George W. Gokel
University of Missouri-St. Louis, USA
George Gokel received the Ph.D. in Chemistry from the University of Southern California and did postdoctoral studies in the laboratory of Nobel Laureate Donald Cram at UCLA. He is currently distinguished Professor of Science and Director of the University Center for Nanoscience. He has published more than 400 papers, written or edited 16 monographs, and is named as an inventor on 15 issued patents. He serves on the editorial boards of more than a dozen journals.

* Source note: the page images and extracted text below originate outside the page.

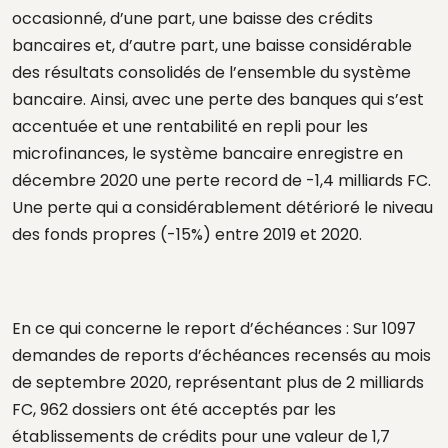
occasionné, d’une part, une baisse des crédits
bancaires et, d’autre part, une baisse considérable
des résultats consolidés de l’ensemble du système
bancaire. Ainsi, avec une perte des banques qui s’est
accentuée et une rentabilité en repli pour les
microfinances, le système bancaire enregistre en
décembre 2020 une perte record de -1,4 milliards FC.
Une perte qui a considérablement détérioré le niveau
des fonds propres (-15%) entre 2019 et 2020.
En ce qui concerne le report d’échéances : Sur 1097
demandes de reports d’échéances recensés au mois
de septembre 2020, représentant plus de 2 milliards
FC, 962 dossiers ont été acceptés par les
établissements de crédits pour une valeur de 1,7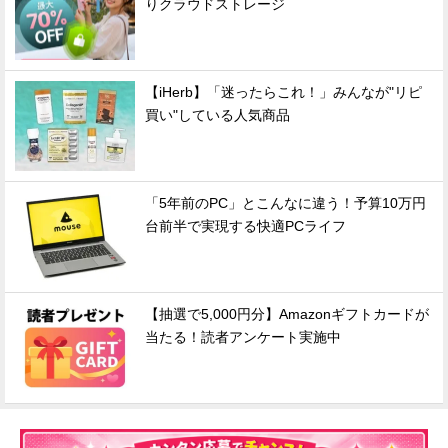
りクラウドストレージ
【iHerb】「迷ったらこれ！」みんなが"リピ
買い"している人気商品
「5年前のPC」とこんなに違う！予算10万円
台前半で実現する快適PCライフ
【抽選で5,000円分】Amazonギフトカードが
当たる！読者アンケート実施中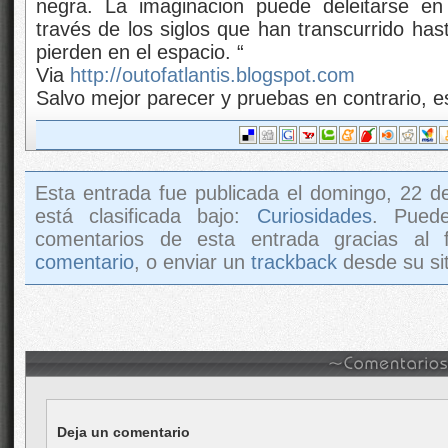
negra. La imaginacion puede deleitarse en
través de los siglos que han transcurrido has
pierden en el espacio. “
Via
http://outofatlantis.blogspot.com
Salvo mejor parecer y pruebas en contrario, e
Esta entrada fue publicada el domingo, 22 d
está clasificada bajo:
Curiosidades
. Pued
comentarios de esta entrada gracias al
comentario
, o enviar un
trackback
desde su sit
Deja un comentario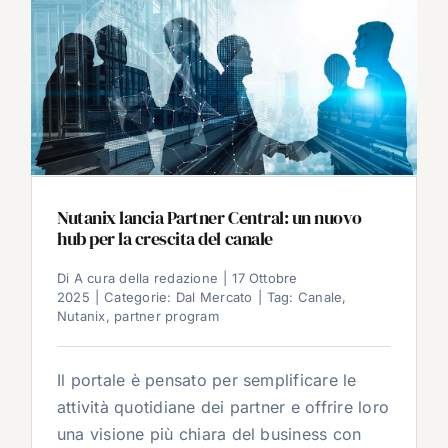
Nutanix lancia Partner Central: un nuovo
hub per la crescita del canale
Di
A cura della redazione
|
17 Ottobre
2025
|
Categorie:
Dal Mercato
|
Tag:
Canale
,
Nutanix
,
partner program
Il portale è pensato per semplificare le
attività quotidiane dei partner e offrire loro
una visione più chiara del business con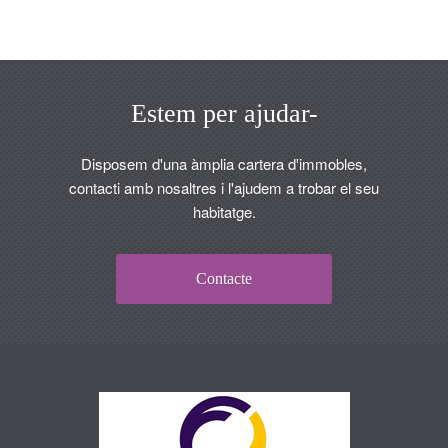
Estem per ajudar-
Disposem d'una àmplia cartera d'immobles,
contacti amb nosaltres i l'ajudem a trobar el seu
habitatge.
Contacte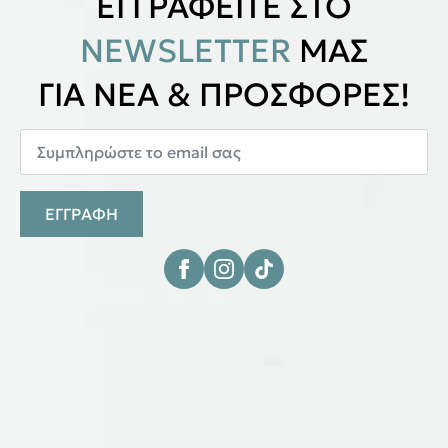
ΕΓΓΡΑΦΕΙΤΕ ΣΤΟ
NEWSLETTER
ΜΑΣ
ΓΙΑ ΝΕΑ & ΠΡΟΣΦΟΡΕΣ!
ΕΓΓΡΑΦΗ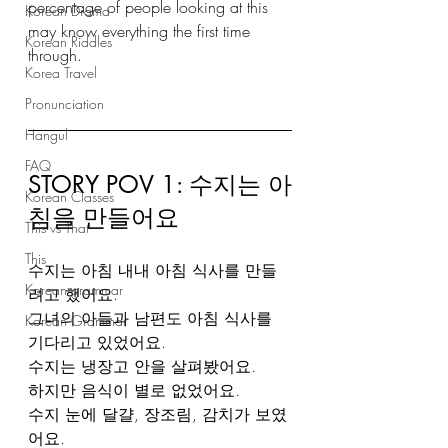
percentage of people looking at this 
Korean Drama
may know everything the first time 
Korean Riddles
through.
Korea Travel
Pronunciation
Hangul
FAQ
STORY POV 1: 수지는 아
Korean Classes
침을 만들어요
This vs That
This
수지는 아침 내내 아침 식사를 만들
Korean grammar
려고 했어요.
그녀의 아들과 남편도 아침 식사를 
Korean Grammar
기다리고 있었어요.
수지는 냉장고 안을 살펴봤어요.
하지만 음식이 별로 없었어요.
수지 눈에 달걀, 장조림, 감치가 보였
어요.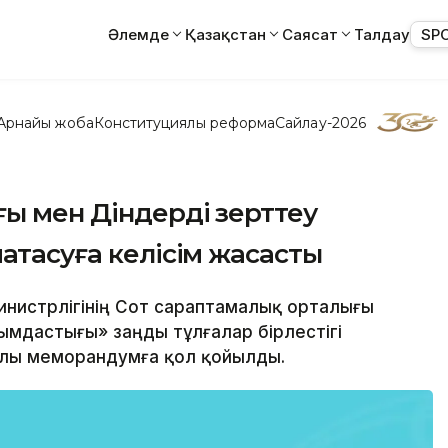
Әлемде
Қазақстан
Саясат
Талдау
SP
Арнайы жоба
Конституциялық реформа
Сайлау-2026
ғы мен Діндерді зерттеу
ақтасуға келісім жасасты
 министрлігінің Сот сараптамалық орталығы
ымдастығы» заңды тұлғалар бірлестігі
лы меморандумға қол қойылды.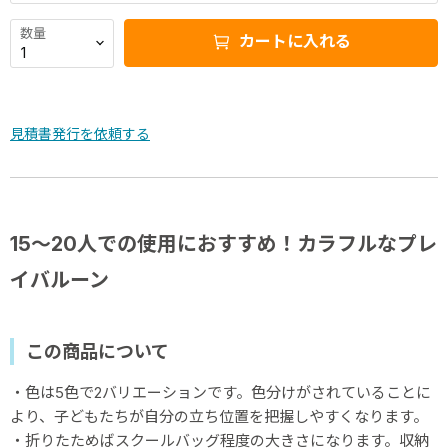
数量
カートに入れる
見積書発行を依頼する
15～20人での使用におすすめ！カラフルなプレ
イバルーン
この商品について
・色は5色で2バリエーションです。色分けがされていることに
より、子どもたちが自分の立ち位置を把握しやすくなります。
・折りたためばスクールバッグ程度の大きさになります。収納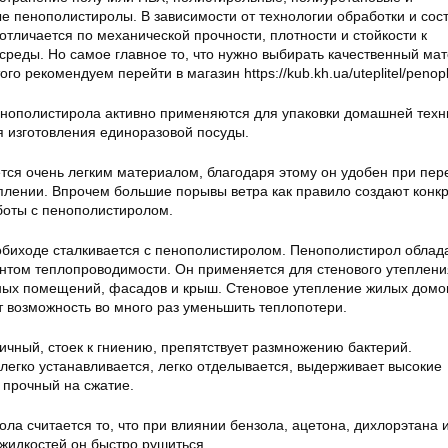
пенополистиролы. В зависимости от технологии обработки и сос
тличается по механической прочности, плотности и стойкости к
среды. Но самое главное то, что нужно выбирать качественный ма
ого рекомендуем перейти в магазин https://kub.kh.ua/uteplitel/penopl
ополистирола активно применяются для упаковки домашней техн
я изготовления единоразовой посуды.
тся очень легким материалом, благодаря этому он удобен при пере
еплении. Впрочем большие порывы ветра как правило создают конк
боты с пенополистиролом.
 обиходе сталкивается с пенополистиролом. Пенополистирол облад
том теплопроводимости. Он применяется для стенового утеплени
ных помещений, фасадов и крыш. Стеновое утепление жилых домо
 возможность во много раз уменьшить теплопотери.
ичный, стоек к гниению, препятствует размножению бактерий.
легко устанавливается, легко отделывается, выдерживает высокие
 прочный на сжатие.
а считается то, что при влиянии бензола, ацетона, дихлорэтана 
жидкостей он быстро рушиться.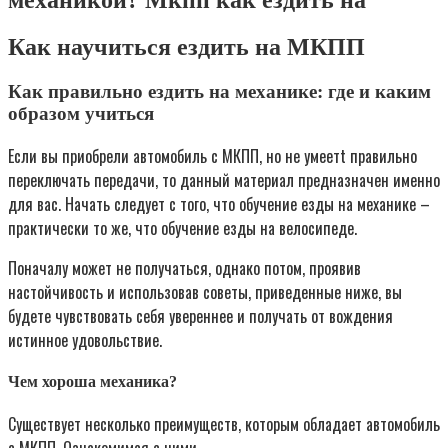
механикой? Мкпп как ездить на
Как научиться ездить на МКПП
Как правильно ездить на механике: где и каким
образом учиться
Если вы приобрели автомобиль с МКПП, но не умеетt правильно
переключать передачи, то данный материал предназначен именно
для вас. Начать следует с того, что обучение езды на механике –
практически то же, что обучение езды на велосипеде.
Поначалу может не получаться, однако потом, проявив
настойчивость и использовав советы, приведенные ниже, вы
будете чувствовать себя увереннее и получать от вождения
истинное удовольствие.
Чем хороша механика?
Существует несколько преимуществ, которым обладает автомобиль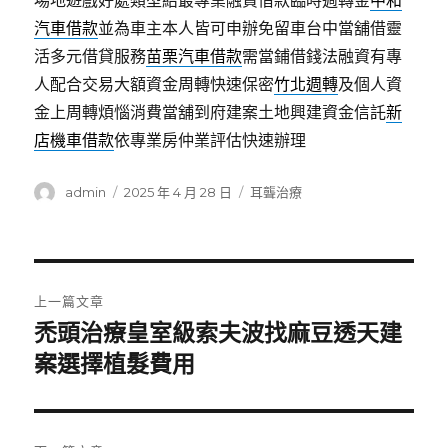
場地遊戲好處類型給最專業融資借款臨時週轉金
中和
汽車借款
並為車主本人皆可申辦免留車台中當舖借靈
活多元借貸服務
苗栗汽車借款
需當鋪借錢法融資有專
人配合交易大額資金周轉快速保密
竹北週轉
及個人資
金上周轉煩惱消費當舖到府建案土地興建資金信託
新
店機車借款
依專業房仲業評估快速辦理
作
發
分
admin
2025 年 4 月 28 日
耳聾治療
者
佈
類
日
期:
文
上一篇文章
章
禿頭治療皇室級索夫波找麻豆透天建
上
一
案選擇植髮費用
導
篇
覽
文
章: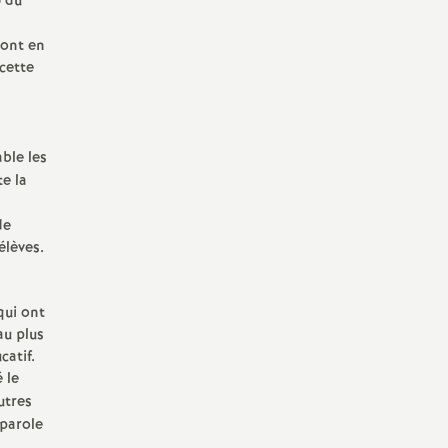
6 du
sont en
 cette
able les
te la
de
élèves.
qui ont
au plus
catif.
 le
utres
 parole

The ability to direct the penetration of DNA into cells is called transformation when the microbes are bacteria or yeast and transfection when the target organisms are of a higher order. The compounds that serve as transformation agents are dianilides of isophthalic or dipicolinic acid. These simple compounds permit transformation more efficiently than many currently available methods and are able to transform DNA plasmids that are as large as 20 kilobases. These plasmids are significantly larger than those transformed by conventional methods used for bacteria. When these compounds transform yeast, dramatic increases are observed when ssRNA, a key element of the standard protocol, is eliminated. These tris-arene transformation agents are nontoxic at concentrations up to 1000 μM (1mM) and show no mutagenic behavior in the Ames test. The methodology, mechanisms, and visualization methods will be discussed in this presentation.